The group of Maj. Chuvakin separated likely after resting at a village called Bieliczany. One of the separated groups from the original group unit went to Sylwanowce and then Kodziowce. Another separated group went to Kownia and Sopoćkina. On 23 September at Sylwanowce Soviet troops heard gunfire and then Soviet armoured cars were attacked by Polish troops.

== Battle ==
After a clash between Soviet and Polish forces the Soviets withdrew with Polish forces in pursuit. Early in the afternoon when Polish forces were exhausted 7 Soviet tanks surprised the defending Poles around Kodziowce and broke through Polish lines. Also at this time Polish Lancers probably of 4th Squadron from 101st Uhlan Regiment spotted resting Soviet troops to the east. Major Żukowski commander of the 101st Uhlan Regiment who was commanding from Kodziowce decided to defeat the resting Soviet forces with a surprise assault at 4 am next morning.

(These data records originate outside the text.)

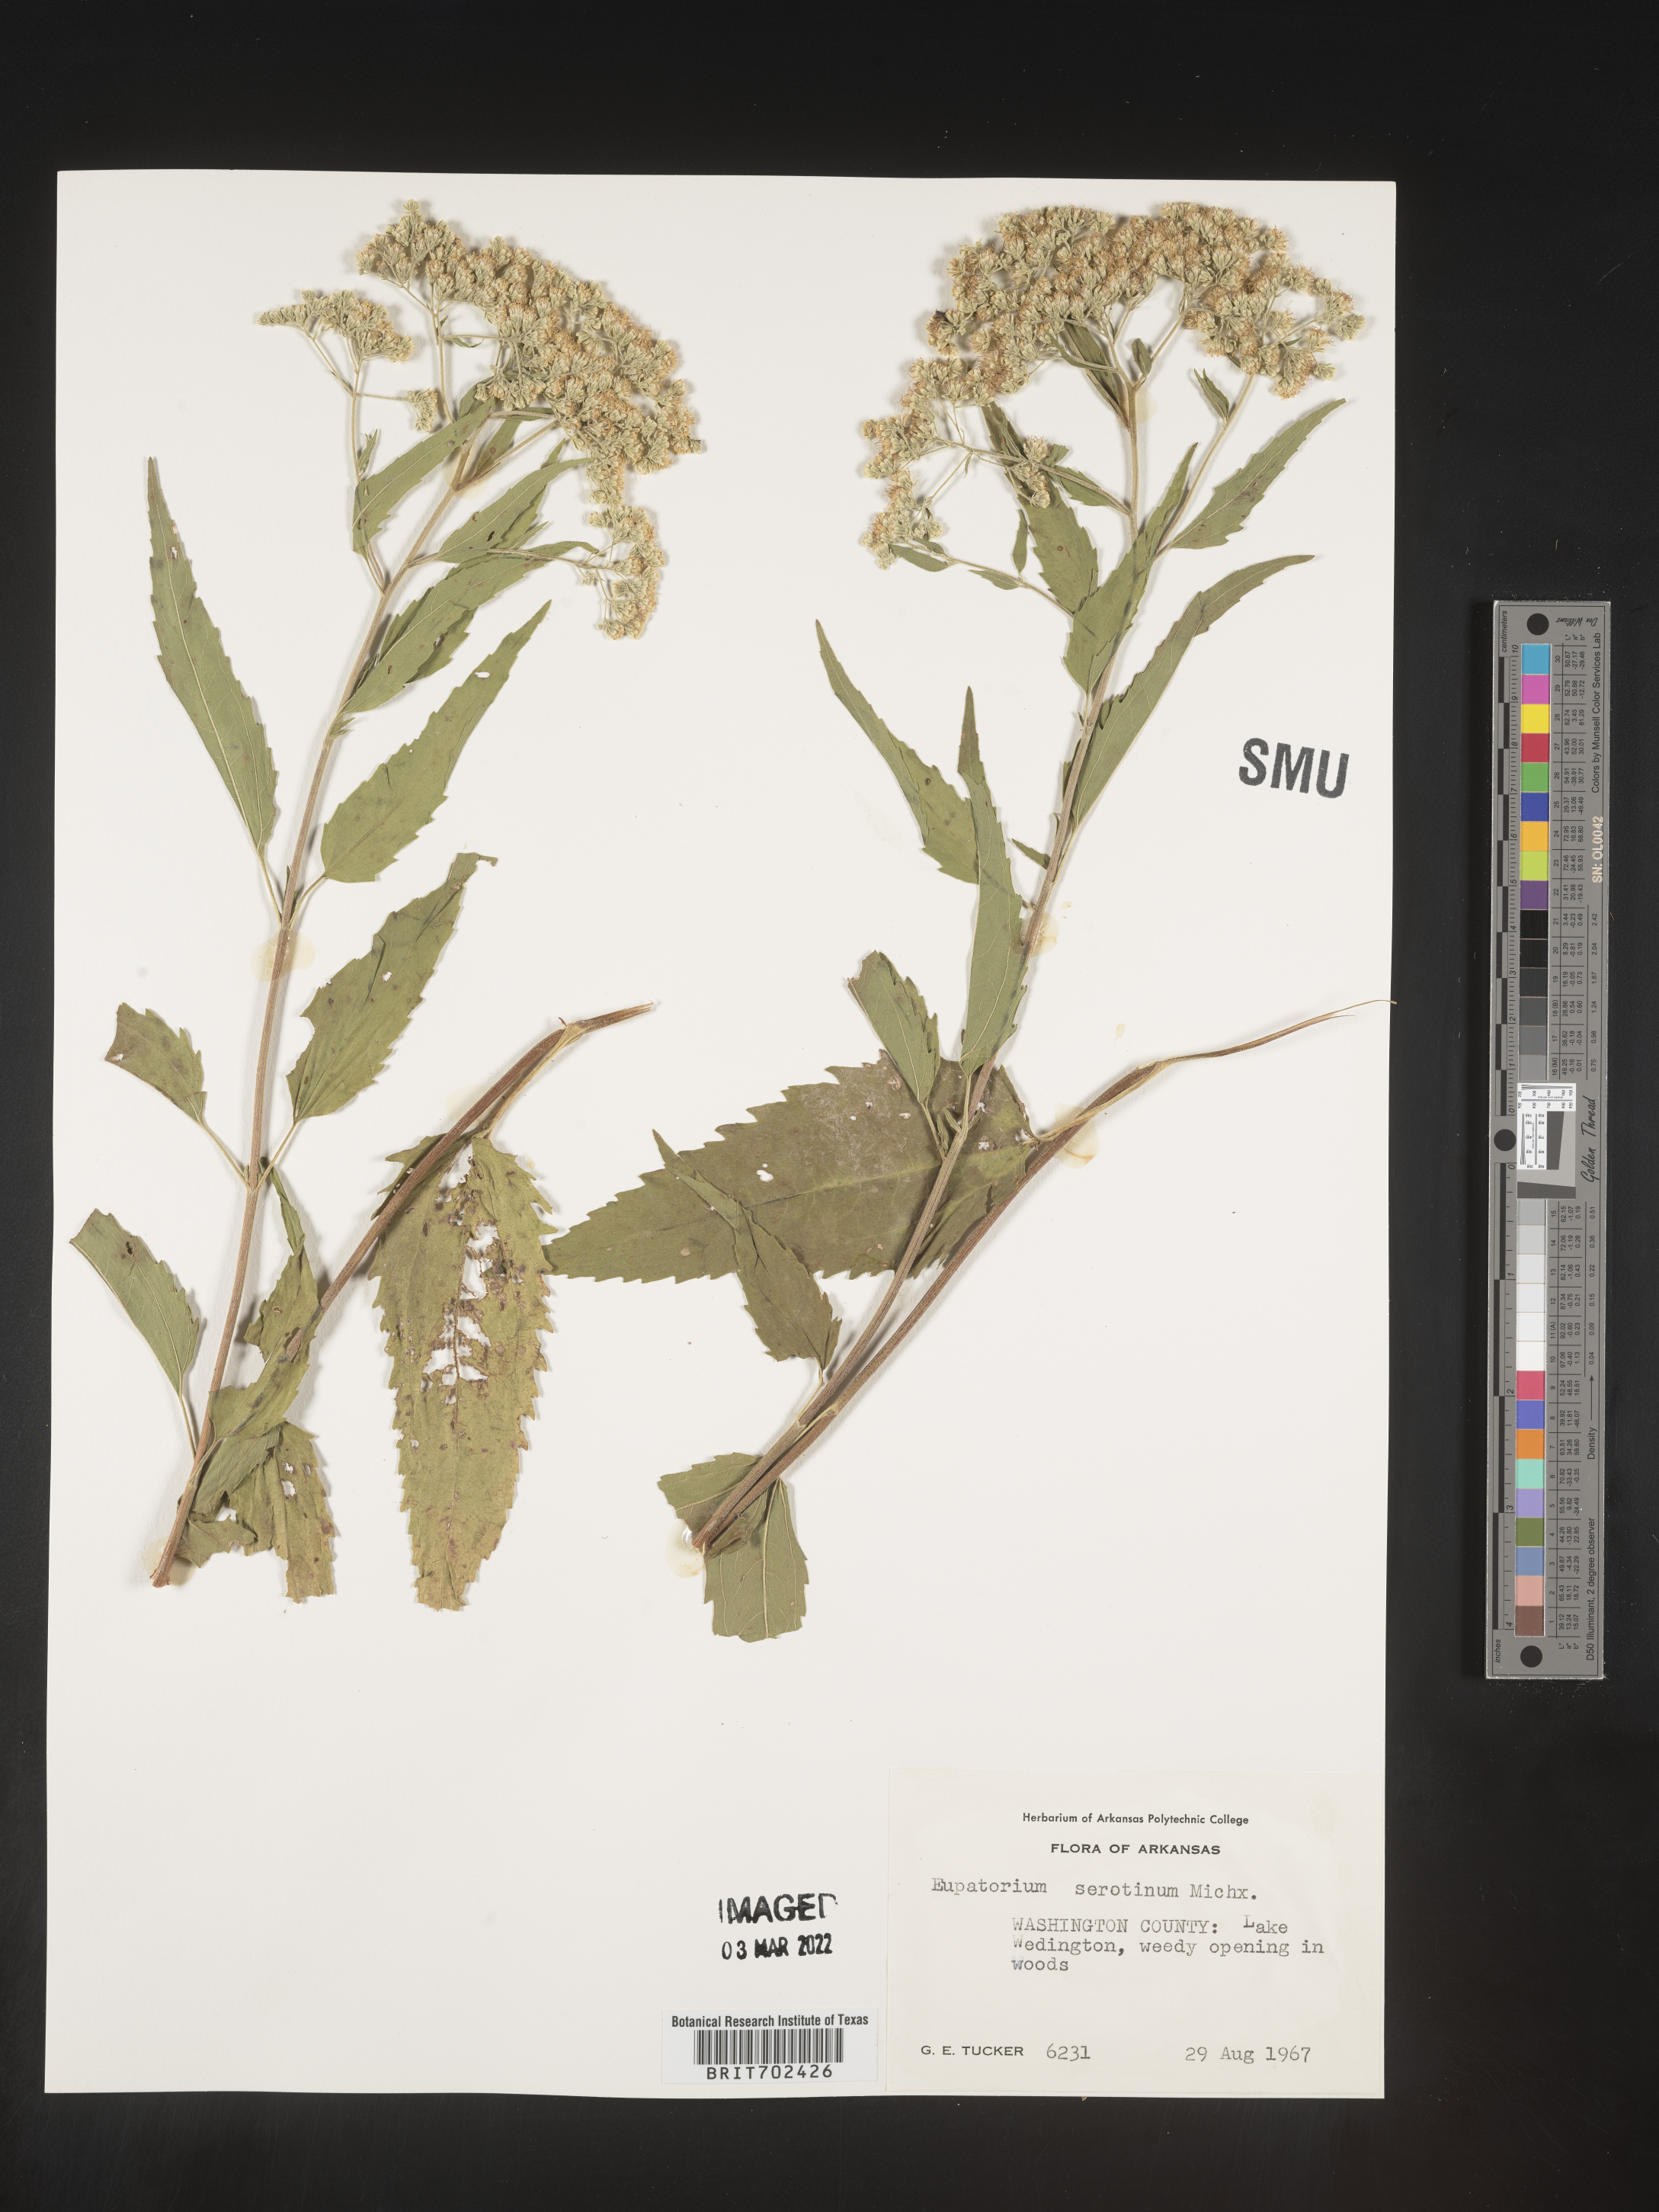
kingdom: Plantae
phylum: Tracheophyta
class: Magnoliopsida
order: Asterales
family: Asteraceae
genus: Eupatorium
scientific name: Eupatorium serotinum
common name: Late boneset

Meanwhile Soviet armour under Maj Czuwakina attacked from the east of Sopoćkiń after arriving in the vicinity on 3am the previous day. This meant that the rear of a company from KOP Sejny Battalion under Lieutenant Józef Smereczyński on the edge of Sopoćkiń was vulnerable forcing the company to retreat. After this the Soviet armoured continued to advance into Sopoćkiń itself being opposed by the reserve units of the KOP Sejny battalion who after an hour withdrew from Sopoćkiń. In the morning of the next day the KOP Sejny Battalion withdrew to the Augustów Canal after halting the Soviet advance.

While the KOP Sejny Battalion was fighting Soviet armour the Polish forces around Kodziowce including the 101st Uhlan Regiment were forced to retreat due to realising they would not be able to successfully defend against a new incoming group of Soviet armour. The retreat was rapid with dead and wounded being left behind. Major Żukowski having been gravely wounded in the fighting was evacuated so he could be retreated with other Polish forces around Kodziowce. After retreating Polish forces stood firm being able to repel the last Soviet attack on 8am on 24 September. After this most of the Polish force used the respite to gradually retire to Lithuania unit by unit under Soviet harassment at which point they were safe from Soviet forces in the neutral country. Some Polish units chose to stay in Poland to keep fighting the invaders instead of seeking sanctuary in Lithuania.

== Aftermath ==
Despite heavy casualties received in the fighting in Poland including commander of 3rd squadron Lieutenant Stanisław Dobrzański. Kpr, General Józef Olszyna-Wilczyński and Maj. Żukowski who died of his wounds on the way to hospital in Lithuania the 101st Uhlan Regiment did not break up when it reached the safety of Lithuania.Maj. Żukowski was later awarded the Virtuti Militari Cross V Class the Virtuti Militari Cross being the highest military award of Poland for his role in the fighting. Polish forces in the battle took casualties of roughly three companies of infantry and official Soviet figures say they suffered casualties of 4 tanks 3 armoured cars and 11 killed and 14 wounded. However Polish sources place casualties significantly higher at 22 armoured fighting vehicles.

== In popular culture ==
The son of a Polish soldier who fought at the battle Włodzimierz Ścisłowski wrote about the battle in a poem dedicated to his father the title being Zostały tylko ślady podków which when translated to English means Only traces of horseshoes remained(Poem in Polish in reference). This later became a very popular song in Poland after it was performed at a soldiers song festival in the 1970s.